Las rocas ígneas de Máaz también podrían ser de una erupción volcánica posterior.

En cualquier caso, la capa superior que se ha erosionado parcialmente podría haber sido del orden de cientos de metros de espesor, dijo Shuster.

Tanto las rocas de enfriamiento lento en Séítah como las rocas potencialmente más rápidamente enfriadas en Máaz mostraron alteración por el agua, aunque de diferentes maneras. Las rocas de Máaz contenían bolsas de minerales que pueden haberse condensado a partir de salmuera salada, mientras que las rocas de Séítah habían reaccionado con agua carbonatada, según los análisis químicos a bordo del rover.

Los momentos precisos en que se formaron estas diversas capas solo se revelarán mediante análisis de laboratorio en la Tierra, ya que las herramientas de análisis geoquímico necesarias para la datación son demasiado grandes para haber sido colocadas a bordo de Perseverance.

«Hay una variedad de observaciones geoquímicas diferentes que podemos hacer en estas rocas cuando las devolvamos a la Tierra.
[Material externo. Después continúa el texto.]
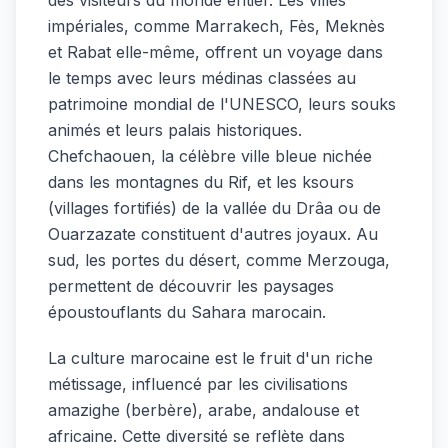
impériales, comme Marrakech, Fès, Meknès
et Rabat elle-même, offrent un voyage dans
le temps avec leurs médinas classées au
patrimoine mondial de l'UNESCO, leurs souks
animés et leurs palais historiques.
Chefchaouen, la célèbre ville bleue nichée
dans les montagnes du Rif, et les ksours
(villages fortifiés) de la vallée du Drâa ou de
Ouarzazate constituent d'autres joyaux. Au
sud, les portes du désert, comme Merzouga,
permettent de découvrir les paysages
époustouflants du Sahara marocain.
La culture marocaine est le fruit d'un riche
métissage, influencé par les civilisations
amazighe (berbère), arabe, andalouse et
africaine. Cette diversité se reflète dans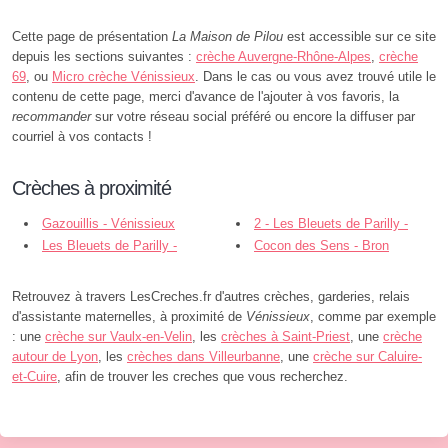
Cette page de présentation
La Maison de Pilou
est accessible sur ce site
depuis les sections suivantes :
crèche Auvergne-Rhône-Alpes
,
crèche
69
, ou
Micro crèche Vénissieux
. Dans le cas ou vous avez trouvé utile le
contenu de cette page, merci d'avance de l'ajouter à vos favoris, la
recommander
sur votre réseau social préféré ou encore la diffuser par
courriel à vos contacts !
Crèches à proximité
Gazouillis - Vénissieux
2 - Les Bleuets de Parilly -
Les Bleuets de Parilly -
Vénissieux
Cocon des Sens - Bron
Vénissieux
Retrouvez à travers LesCreches.fr d'autres crèches, garderies, relais
d'assistante maternelles, à proximité de
Vénissieux
, comme par exemple
: une
crèche sur Vaulx-en-Velin
, les
crèches à Saint-Priest
, une
crèche
autour de Lyon
, les
crèches dans Villeurbanne
, une
crèche sur Caluire-
et-Cuire
, afin de trouver les creches que vous recherchez.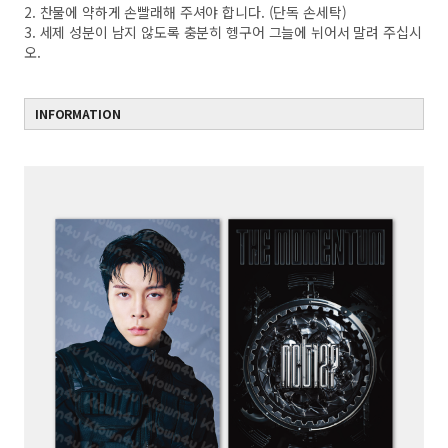
2. 찬물에 약하게 손빨래해 주셔야 합니다. (단독 손세탁)
3. 세제 성분이 남지 않도록 충분히 헹구어 그늘에 뉘어서 말려 주십시
오.
INFORMATION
Eso nos dará todo tipo de información sobre ese entorno ígneo», dijo. «Podemos averiguar cuándo se cristalizó la roca, que es una de las cosas que más me emociona por proporcionar una restricción de tiempo delta. Pero también nos brinda información sobre cuándo se produjo la actividad ígnea en el interior del planeta. Combinado con satélite imágenes, entonces podemos relacionar eso con algunas de las actividades ígneas más grandes y regionales».
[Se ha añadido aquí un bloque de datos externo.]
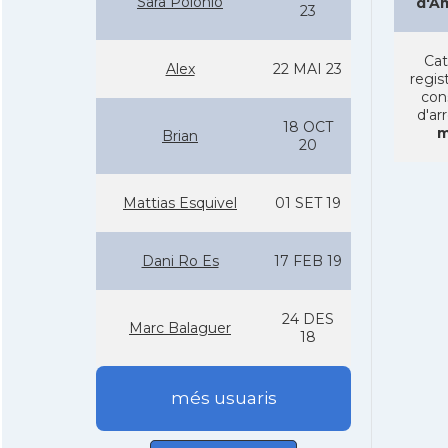
Sara Polonio
d'A
23
Cat
Alex
22 MAI 23
regist
con
d'ar
18 OCT
m
Brian
20
Mattias Esquivel
01 SET 19
Dani Ro Es
17 FEB 19
24 DES
Marc Balaguer
18
més usuaris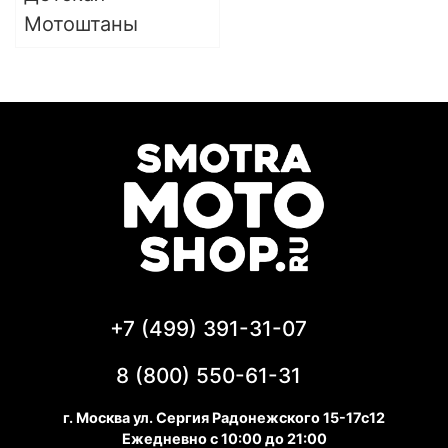
Мотоштаны
+7 (499) 391-31-07
8 (800) 550-61-31
г. Москва ул. Сергия Радонежского 15-17с12
Ежедневно с 10:00 до 21:00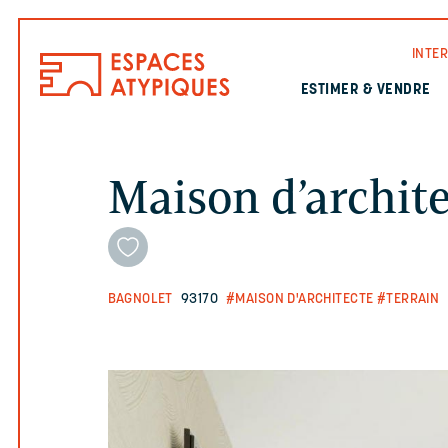
INTE
ESTIMER & VENDRE
Maison d’archite
BAGNOLET
93170
#MAISON D'ARCHITECTE
#TERRAIN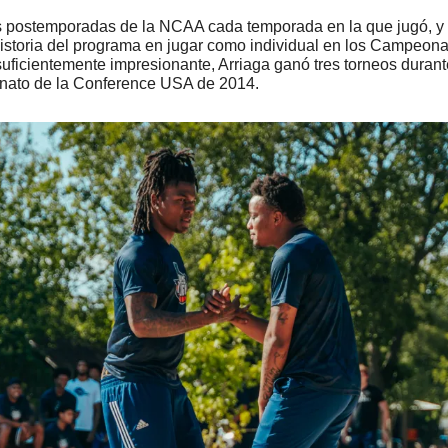
s postemporadas de la NCAA cada temporada en la que jugó, y se
 historia del programa en jugar como individual en los Campeon
uficientemente impresionante, Arriaga ganó tres torneos durant
nato de la Conference USA de 2014.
Shuster señaló que se tomaron muestras de rocas duplicadas en cada uno de los cuatro sitios y que, dentro de un año, se almacenarán en caché junto con otras muestras duplicadas en un sitio de contingencia cerca del delta, para usarse solo si las muestras primarias a bordo Perseverance se vuelven inaccesibles porque de falla mecánica. Ese caché futuro también incluirá muestras de sedimentos recolectadas recientemente del delta mismo, cuyos detalles se están preparando para un futuro artículo científico.